Леха, теребя края куртки пальцами, отвечал коротко и уклончиво. Ромкин наседал. У Машталира окончательно пропадал голос, он становился на редкость косноязычным и с тоской смотрел на Евграфьева, лицо которого вновь закрывала книга.
Прапорщик сдавался, фальцетом матерился и посылал Леху коротко, по-военному ясно и просто.
Машталир бочком выползал из комнаты, напоследок роняя: "Вас... того... тощлейнант Митреев... зовут".
- Вызывает, боец, вызывает! - взрывался Ромкин. - И не Митреев, а майор Митреев. Остолоп! Понял, Мачта!?
Евграфьев предупреждал Машталира, что пойдут они вместе, и просил Леху подождать на улице. А Ромкин лежал на кровати и долго не мог успокоиться. Он проклинал Митреева, всех "прапоров - жучар и сволочей", а также прочих гадов, "которые людям жить по-человечески не дают".
Женя болезненно переносил всеобщее недоверие к своей персоне и то, что его не только не замечают, но с каждым днем задвигают все дальше в угол как не очень нужную в хозяйстве вещь.
Ромкин ежедневно занимался лишь тем, что водил солдат в столовую, строил их перед отбоем, да пересчитывал трусы с майками в каптерке. В город Женю ни на одной из таинственных машин никто не выпускал. От этого Ромкина пронимала черная тоска.
- Всю Сороковую продали, гады, а нам - шиш, - переживал Женя, закинув ноги на дужку кровати.
- Да будет тебе, - говорил Евграфьев. - Не хлебом единым! - и выходил из комнаты.
Ромкин чесал грудь и долго размышлял, что это означает.
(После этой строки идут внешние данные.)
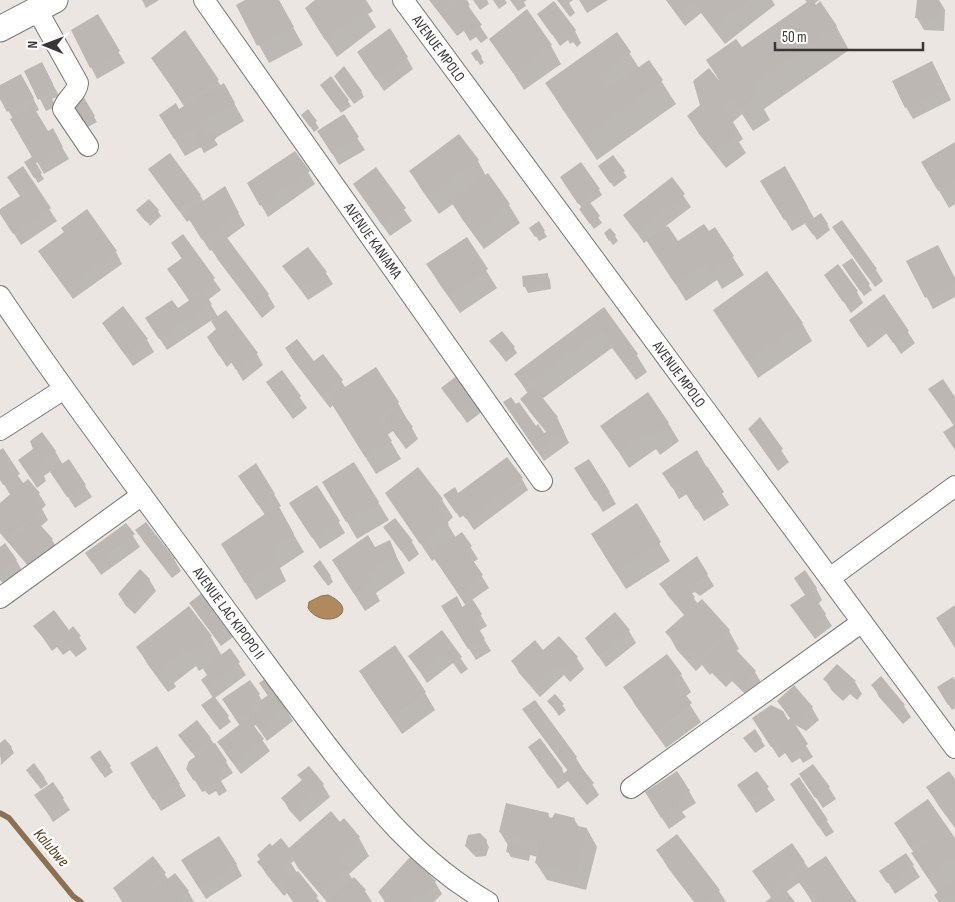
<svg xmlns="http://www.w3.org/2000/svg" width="955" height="902" viewBox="0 0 955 902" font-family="'Sofia Sans Condensed',sans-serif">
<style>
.water{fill:#b1895e;stroke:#8d7052}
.shadow{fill:#0003}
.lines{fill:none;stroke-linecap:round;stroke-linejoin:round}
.stream{stroke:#8d7052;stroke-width:5.5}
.building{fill:#bcb7b3}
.minor-casing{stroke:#7b7773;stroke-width:22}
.tertiary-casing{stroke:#7b7773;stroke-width:27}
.minor{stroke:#fff;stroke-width:20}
.tertiary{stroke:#fff;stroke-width:25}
.labels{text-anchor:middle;stroke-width:5;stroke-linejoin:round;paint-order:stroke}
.street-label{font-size:15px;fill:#393735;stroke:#fff}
.water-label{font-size:16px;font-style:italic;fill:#573a18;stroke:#fff}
</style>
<rect width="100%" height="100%" fill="#ebe6e1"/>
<path class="water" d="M328,595C365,612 323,632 308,608L309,602L321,596Z"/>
<path class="shadow" d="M142,0H159L146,8Z
M248,0H278L303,45L269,63L259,45Z
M318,0H366L373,11L368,14L376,27L337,57L317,27Z
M429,0H467L470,5L467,7L488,38L481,43L476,37L470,41L464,31L457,36Z
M473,0H487L489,4L480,10Z
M493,0H505L507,3L499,9Z
M510,0H527L524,2L526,6L518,11Z
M557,0H573L569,3L575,13L570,17Z
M579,0H608L587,13Z
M666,0H772L775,5L725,44L701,13L685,26Z
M806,0H819L814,4L836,26L849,50L764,109L770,120L753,131L742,114L733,122L743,139L739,142L746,153L726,168L699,134L688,116L702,106L719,80L707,60L741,49L808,3Z
M918,0H939L945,10L944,31L924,30L917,18Z
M539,14L575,31L581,43L577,47L573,42L570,44L568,40L560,46Z
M97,16L125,63L97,79L91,67Z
M185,32L221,86L224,85L244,121L214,139L218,145L204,153L201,147L185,156L171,133L179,111L185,108L153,58Z
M617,34L639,68L649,62L676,104L597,160L561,107L547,84Z
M491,39L551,46L561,64L524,90Z
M477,50L484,63L480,65L473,53Z
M407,58L413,69L384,91L366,64Z
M932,62L951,100L913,119L906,107Z
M42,63L59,96L52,99L56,107L46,111L26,71Z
M338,82L361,91L364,97L354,104Z
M0,87L28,88L39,110L35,112L47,133L52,130L69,159L44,174L0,96Z
M325,90L348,101L351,106L341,113Z
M83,97L97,122L86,128L72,103Z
M308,111L319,128L314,132L306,121Z
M343,116L365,150L339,165L326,143Z
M955,144V204L949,208L923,163Z
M613,157L627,177L614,187L603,172Z
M31,159L44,179L38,183L26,162Z
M478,161L486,176L488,175L509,205L520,223L484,249L462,219L453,204L439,214L421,189L411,171Z
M22,168L57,221L21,245L0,211L21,197Z
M785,168L814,218L827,224L830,230L817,240L806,223L792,231L762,181Z
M376,169L412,221L390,236L362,196Z
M150,170L200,195L204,202L224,188L245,225L226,239L268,295L275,307L262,318L218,260L212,249L210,251L190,220L187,222Z
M308,172L315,184L268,217L249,184Z
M672,179L691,207L666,226L678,243L709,233L715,229L744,275L722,289L717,280L686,301L648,240L644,243L625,216Z
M564,183L599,190L602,195L589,204L602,223L594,229L583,214L582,208Z
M138,210L158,211L161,216L150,226Z
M539,223L547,237L539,241L531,228Z
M182,236L221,290L208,300L218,317L257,354L263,365L243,381L232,362L227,367L215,349L217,330L212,320L167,350L154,330L190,302L168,269L182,259L172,243Z
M615,236L618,241L613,245L609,239Z
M466,238L497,288L460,313L438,282L428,265Z
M841,239L876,270L883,281L875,287Z
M116,252L122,264L73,299L47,263Z
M851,260L872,290L864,296L847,271Z
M908,262L955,279V297L933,309Z
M284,267L326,273L333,284L308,300Z
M547,274L550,280L551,289L528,293L525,287L523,277Z
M826,275L857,292L863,303L851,313Z
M884,296L915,343L901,354L887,333L868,348L857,332Z
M123,308L147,340L154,352L133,366L103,324Z
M603,309L636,354L647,372L636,380L612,348L542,399L557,417L569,443L544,461L504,403L544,435L547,433L529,411L522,399L528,394L516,374Z
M715,310L802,323L812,341L758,378Z
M494,346L514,348L517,353L506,362Z
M286,349L314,363L323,356L346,388L398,403L418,439L406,449L393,431L387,435L401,459L376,474L333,405L330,408L293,360Z
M282,372L307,408L293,419L267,383Z
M459,376L483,411L467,423L443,388Z
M930,389L955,399V450L945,433L954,426Z
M760,419L789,462L778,471L757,441Z
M668,423L679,441L660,455L656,449L629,468L602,426Z
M55,451L63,465L85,486L92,497L75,508L51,471L44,476L46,481L37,488L19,460Z
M0,452L24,484L39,494L46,505L42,509L48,520L40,527L52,540L59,552L35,574L0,533V505L11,496L0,478Z
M697,452L729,505L704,521L687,494L679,499L671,485Z
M240,477L274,494L281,506L278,508L304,552L280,568L286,581L256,600L233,562L265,515Z
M522,479L528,490L474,530L464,515L460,518L448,500L458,494Z
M583,480L609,492L616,504L603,512Z
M324,482L378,502L389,520L357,539Z
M387,493L442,500L453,517L447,523L456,538L462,534L478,559L473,562L489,588L472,600L487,626L479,631L491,651L476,660L450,618L457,598L463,608L466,606L435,559L432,561Z
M636,505L670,561L626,589L603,553Z
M298,516L338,521L345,533L320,549Z
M395,519L412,542L419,554L409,562L385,527Z
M126,525L140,547L101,575L86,553Z
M137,530L174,559L181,571L172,578L144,542Z
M389,542L405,573L376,593L380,601L365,611L344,578Z
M0,548L16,560L23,572L5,586L0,580Z
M697,558L714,586L700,596L695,592L691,594L698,604L729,631L739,649L736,651L755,672L762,684L748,697L732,681L726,687L712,673L710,675L702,665L696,671L677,650L667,632L685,616L668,596L661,584Z
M317,571L330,576L333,582L328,586Z
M149,579L156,591L135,614L126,606L119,595Z
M795,579L816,588L822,600L818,604L832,626L815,639L799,617L806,596Z
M191,604L226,626L233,637L221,646L198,615Z
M615,614L629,631L636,643L606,667L586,638Z
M35,626L69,632L73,628L87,649L76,657L70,650L63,655L57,647L52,651Z
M442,632L468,669L461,674L453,663L427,683L410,656Z
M211,637L222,656L230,650L246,675L215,698L231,722L220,730L206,711L213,698L202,680L208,676L204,668L199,671L196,666L174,683L176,687L168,692L148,665L138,648Z
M577,658L584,669L570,682L564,675L540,697L519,673L513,661Z
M837,665L855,682L862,694L857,700L850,694L843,701L832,691L825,679Z
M360,671L425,693L435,710L402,734L371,689Z
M681,675L691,692L685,697L701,722L666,748L635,705L625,687Z
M881,678L904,706L911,717L903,724L879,697L873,685Z
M265,680L286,709L293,721L267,741L256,725L253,727L270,751L241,774L226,754L219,743L240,726L223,700L259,695L262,701L268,696L260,684Z
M955,682V708L952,710L941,693Z
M794,687L812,708L819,720L806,731L792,723L813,757L803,763L800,758L792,763L785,753L779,758L761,730L791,720L778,701Z
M549,701L562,705L566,710L559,716Z
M534,702L576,758L599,795L587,805L568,781L558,789L530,747L562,769L564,774L568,771L531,721L524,709Z
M197,722L215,745L233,773L221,781L227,791L219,796L216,791L209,795L205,791L202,792L188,769L196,758L180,735Z
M761,740L765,746L755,753L748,744Z
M0,745L11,747L14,753L1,765Z
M157,748L186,796L161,811L132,763Z
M100,752L113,772L105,778L95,763Z
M308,767L323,785L330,797L300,822L289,810L283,798L303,781L299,775Z
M757,773L775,800L756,813L739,786Z
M800,774L829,788L836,799L823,808Z
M30,775L44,778L48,784L41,789Z
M799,779L834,832L826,837L798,796Z
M955,781V828L938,805L928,788Z
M689,791L696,803L682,812L686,817L669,829L653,804Z
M36,795L63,799L70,810L53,822Z
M928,801L955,840V902H939L935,896L938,893L923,871L913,854L914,853L906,841Z
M548,814L550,819H574L579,827L587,829L597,847L586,890L547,880L536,863L538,857L530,855L529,861L511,857L508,852L509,847L500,832Z
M344,820L359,838L369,856L349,874L353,880L354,879L365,891L372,902H327L298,868L294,861L291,863L297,873L320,902H293L287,893L284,896L266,874L259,862L272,847L289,850Z
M677,835L719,891L726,902H694L668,868L657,850Z
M486,841L489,847L486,856L476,857L470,851L466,846Z
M792,845L809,869L825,858L857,902H812L800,882L786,892L793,902H767L772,899L754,872Z
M152,858L168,879L188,891L194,902H122L114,888Z
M236,864L242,876L206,899L190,873Z
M913,866L920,877L895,894L881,871Z
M435,882L442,894L434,902H385L379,893Z"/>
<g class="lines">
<path class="stream" d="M0,813L9,818L73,896L81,902"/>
</g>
<path class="building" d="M245,0H279L294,27L257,46L236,5Z
M315,0H360L366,9L325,40L305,8Z
M430,0H454L439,12Z
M462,0H464L482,25L473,32L469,26L462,30L456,20L449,25L441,14Z
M666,0H748L713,27L694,2L678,15Z
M805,0H813L816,5L820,1L837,26L751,85L757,95L739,108L731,97L722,105L734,120L729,124L736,134L715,151L687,116L700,105L693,81L709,68L724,87L706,60L736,39L742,47L807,2Z
M917,0H939L938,19L915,18Z
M554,1L576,30L569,36L565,31L563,33L560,29L552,35L537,14Z
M527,9L552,45L513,73L489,39Z
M98,14L120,51L90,68L71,30Z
M390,28L408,57L376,80L357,52Z
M185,30L219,80L182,102L151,58Z
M617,32L631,52L597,77L606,90L649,60L663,80L583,137L545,83Z
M477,49L482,57L476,61L471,53Z
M932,61L945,88L905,108L892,81Z
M42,62L53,84L46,87L50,94L38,100L24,71Z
M344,66L362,91L350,99L334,76Z
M21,74L34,98L7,112L0,99V85Z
M331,76L349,100L337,108L320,85Z
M224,83L235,103L174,139L159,115L176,103L179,109Z
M83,96L95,116L82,123L71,103Z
M33,106L48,131L53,128L63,147L36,163L42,173L34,178L24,162L32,157L10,119Z
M308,109L317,121L310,127L301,115Z
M344,114L359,137L332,154L317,131Z
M201,129L205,136L212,132L216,139L200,148L196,141L200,139L196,132Z
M459,134L479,160L428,197L409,171Z
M955,142V180L938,191L921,162Z
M295,151L310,171L260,206L247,183Z
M170,153L201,195L179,211L148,169Z
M613,155L625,171L610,183L598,166Z
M581,162L600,189L578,204L560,177Z
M23,166L51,208L13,234L0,214V209L20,196L7,177Z
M785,166L808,207L784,220L760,181Z
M376,167L406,208L382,225L353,184Z
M488,173L510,204L473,232L450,201Z
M672,177L685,194L636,232L623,215Z
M225,186L239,213L202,240L185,213Z
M149,199L159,210L146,222L136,210Z
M589,201L600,216L590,224L579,209Z
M87,209L117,251L65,288L38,251L64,232L61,228Z
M821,213L828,224L813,235L805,224Z
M842,220L877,269L867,276L832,227Z
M539,221L545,231L535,237L529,228Z
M704,224L709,231L715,227L734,256L711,272L706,263L675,284L646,240L668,226L678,241Z
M610,228L616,235L609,241L604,233Z
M183,234L215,278L188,298L167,269L182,258L171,243Z
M225,235L269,294L254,307L210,248Z
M467,237L488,269L449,296L426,264Z
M938,245L955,278V282L925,298L906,261Z
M308,247L327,272L300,289L282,266Z
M852,258L870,284L860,291L842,265Z
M838,264L858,291L843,302L824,275Z
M767,271L803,323L747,361L713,310Z
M548,273L549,284L523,287L522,276Z
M203,291L212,304L159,339L145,318L172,300L178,308Z
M884,294L909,331L893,343L879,323L860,337L849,320Z
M123,306L148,339L125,355L102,323Z
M604,307L638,354L625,363L601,330L524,387L514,374Z
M226,310L258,353L236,370L224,351L219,356L207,337L216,329L211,321Z
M502,331L515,347L503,357L489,341Z
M297,339L314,361L323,354L343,380L322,397L285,348Z
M376,367L399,402L377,417L392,441L365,457L328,398Z
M282,370L301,396L285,408L266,382Z
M459,374L477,398L459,412L441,388Z
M943,379L955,397V450L943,432L954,425L928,389Z
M534,387L558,417L544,428L520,399Z
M648,392L669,423L649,438L645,432L618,451L600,426Z
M511,397L516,404L519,402L536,426L538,424L544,433L558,423L564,431L536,450L503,402Z
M398,407L413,427L398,438L384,418Z
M760,417L783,449L771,460L748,429Z
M42,432L56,451L38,465L41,469L30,477L18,460L33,449L30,441Z
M3,448L20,474L3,485L0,480V450Z
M697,450L706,466L672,488L662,473Z
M507,457L523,478L466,519L461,513L468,507V506L456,513L443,495L455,487L458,493Z
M69,459L86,485L67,497L50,472Z
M589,459L610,492L595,501L574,468Z
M354,462L379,502L346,522L322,482Z
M256,463L275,494L258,505L238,476Z
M707,466L724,492L696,510L680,484Z
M418,467L443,499L436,505L449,524L420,544L385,493Z
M28,479L40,493L34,498L42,507L7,538L0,530V503Z
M317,485L340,521L312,538L289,503Z
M637,503L661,542L615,572L591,534Z
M278,505L294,534L271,550L276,562L245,583L221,544Z
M34,518L53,539L28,563L8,542Z
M395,518L413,541L401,551L383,527Z
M146,522L175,559L164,567L135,530Z
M126,523L135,534L93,564L85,553Z
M462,532L472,546L466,550L483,575L458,593L431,554Z
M368,535L375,547L390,540L396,555L367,574L371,582L354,594L332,560Z
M5,543L17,560L0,573V547Z
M697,556L708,574L693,585L687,581L684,583L695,597L682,610L659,584Z
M320,560L331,576L324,581L313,566Z
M140,569L150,579L128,604L118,594Z
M805,570L817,588L811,592L826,614L807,628L790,605L805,595L794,578Z
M202,593L227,625L214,635L189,603Z
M457,596L462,607L473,600L482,614L473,619L485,639L468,649L441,606Z
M702,599L730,630L700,658L691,648L685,654L665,632Z
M955,605V648L936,618Z
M189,606L212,636L188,654L185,649L164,665L167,668L157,675L136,647Z
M54,610L69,630L73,626L81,636L69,646L63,639L56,644L50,636L45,640L33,626Z
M615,612L630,630L598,656L585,638Z
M442,630L462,657L453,663L445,652L420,672L408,656Z
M559,636L578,657L562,671L557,664L532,686L511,661L535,640L543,650Z
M725,638L756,671L740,686L725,670L718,676L703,659Z
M395,645L426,692L391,717L359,671Z
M230,648L240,662L207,688L201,680L207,675L203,669Z
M667,654L682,674L674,680L692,703L655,731L623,687Z
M837,664L856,681L849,689L842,683L836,691L823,679Z
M881,676L905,705L895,713L871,685Z
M953,677L955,680V700L948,705L937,687Z
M265,679L287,708L260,730L249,716L263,705L260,701L268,695L259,683Z
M250,680L260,694L254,698L257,703L248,709L251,712L237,721L222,699Z
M794,685L813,707L799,720L787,713L777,701Z
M555,694L564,704L556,711L547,701Z
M214,696L229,716L216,725L201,705Z
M535,700L577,757L565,767L522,709Z
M771,705L783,711L788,720L791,718L808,744L795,752L792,747L784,752L778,742L771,747L752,718Z
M248,718L264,739L234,763L217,742Z
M197,720L211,738L192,753L178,735Z
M755,729L762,740L751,748L743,738Z
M540,738L563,769L550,778L528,747Z
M5,739L12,747L0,757V743Z
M215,743L227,761L215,769L222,779L212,785L208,780L201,784L198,779L194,781L186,769L189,761Z
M157,746L180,784L153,800L130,763Z
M100,750L111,766L101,773L90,757Z
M577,762L594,783L579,794L563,774Z
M34,763L45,778L37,784L26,770Z
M813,764L830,787L815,798L799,774Z
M309,766L324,784L292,811L281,798L302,780L297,775Z
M677,771L690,791L677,800L680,805L661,818L645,792Z
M757,771L769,787L749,802L737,785Z
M949,771L955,779V819L951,822L926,787Z
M799,777L828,820L818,826L790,784Z
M53,782L64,798L46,811L34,795Z
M928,799L955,838V857L927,876L911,853L930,841L926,836L910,847L894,823Z
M506,803L549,813L548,817L552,818L555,813L575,818L573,825L587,828L576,873L535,863L540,842L499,832Z
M331,811L340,822L344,818L360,837L338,857L347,868L321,890L286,850L284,852L290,859L283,866L289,874L277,885L257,862L260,859L257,855L270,843L272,846L281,838L289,848Z
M480,833L487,840L483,851L472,852L465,846L468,835Z
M677,834L720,890L706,902H696L656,850Z
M219,836L237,864L199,888L181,860Z
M508,843L528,847L526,856L506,852Z
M792,843L805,862L766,890L752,871Z
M906,853L914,865L887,883L879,871Z
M153,856L166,873L149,887L152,891L175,873L189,891L175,902H124L113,888Z
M826,856L851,894L857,902H820L813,892L808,895L795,877Z
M410,857L436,881L423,895L410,894L408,896L413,900L411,902H388L378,892Z
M298,871L318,896L311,902H294L281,885Z
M354,877L366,890L363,893L371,902H327Z
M955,879V896L953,897L951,894L939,902L934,895Z
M784,888L795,902H765Z"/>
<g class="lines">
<g class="minor-casing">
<g id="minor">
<path id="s1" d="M204,0L542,481"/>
<path id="s2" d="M403,0L955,748"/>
<path d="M37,10L78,83C77,94 66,98 63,109L88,146"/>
<path id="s3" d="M0,296C67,396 140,492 211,589C249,641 287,693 326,744C373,805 420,863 488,902"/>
<path d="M0,430L64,389"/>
<path d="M830,578L955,486"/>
<path d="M0,598L142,495"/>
<path d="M631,788L862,622"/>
</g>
</g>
<g class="tertiary-casing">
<path id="tertiary" d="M0,29L55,0"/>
</g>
<use href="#minor" class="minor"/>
<use href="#tertiary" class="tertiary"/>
</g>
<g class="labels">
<g class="street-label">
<text dy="5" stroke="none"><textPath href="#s2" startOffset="60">AVENUE MPOLO</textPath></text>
<text dy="5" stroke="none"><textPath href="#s1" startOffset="294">AVENUE KANIAMA</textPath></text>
<text dy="5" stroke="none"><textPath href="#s2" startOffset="465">AVENUE MPOLO</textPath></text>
<text dy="5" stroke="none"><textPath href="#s3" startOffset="391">AVENUE LAC KIPOPO II</textPath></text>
</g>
<g class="water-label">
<text transform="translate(52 847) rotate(49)" y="6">Kalubwe</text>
</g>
</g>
<g transform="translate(45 45) rotate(271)" stroke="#ffffff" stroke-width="4" paint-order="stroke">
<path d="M0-4L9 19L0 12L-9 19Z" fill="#393735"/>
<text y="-8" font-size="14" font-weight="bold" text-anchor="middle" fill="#393735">N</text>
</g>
<path d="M775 42v8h148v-8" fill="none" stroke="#393735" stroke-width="2.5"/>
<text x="782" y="42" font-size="15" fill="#393735" stroke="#ffffff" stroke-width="4" paint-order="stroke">50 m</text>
</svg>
Если без хлеба, то вроде, как и не пожрал. А китайские сосиски из банок вообще кажутся пресными и несъедобными, хоть выплевывай. Как тут без хлеба?
Шагая к машинам, Машталир с Евграфьевым разговаривал "за жисть". Леха, захлебываясь от новостей, радуясь, что лейтенант не перебивает, торопился передать все, что произошло у него дома.
Сестра замуж выходит. Хлопец толковый. С их улицы. Теперь, вот, женятся. Мамка особенно довольная, потому что Ленька мужик работящий и в стакан не смотрит (здесь Машталир явно цитировал мамкино письмо, которое он перечитывал по нескольку раз на день). Ленька в колхозе трактористом. Так что дрова, сено там привезти теперь хорошо будет. Другим он тоже возит. Но бутылками не берет, только деньгами. И к Маринке ласковый. Подарки дарит. Не то что другие хлопцы - один раз пройдут по улице c танцев и сразу лапать. Ленька дом строить будет. Заживут! - радостно говорил Машталир, и последнее слово у него выходило, как "заживуть", совсем по-крестьянски, очень прочно и в то же время мягко.
Евграфьев кивал головой и ему виделся свежесрубленный новенький дом, где у раскрытого окна счастливо пьют чай из самовара Маринка с Ленькой.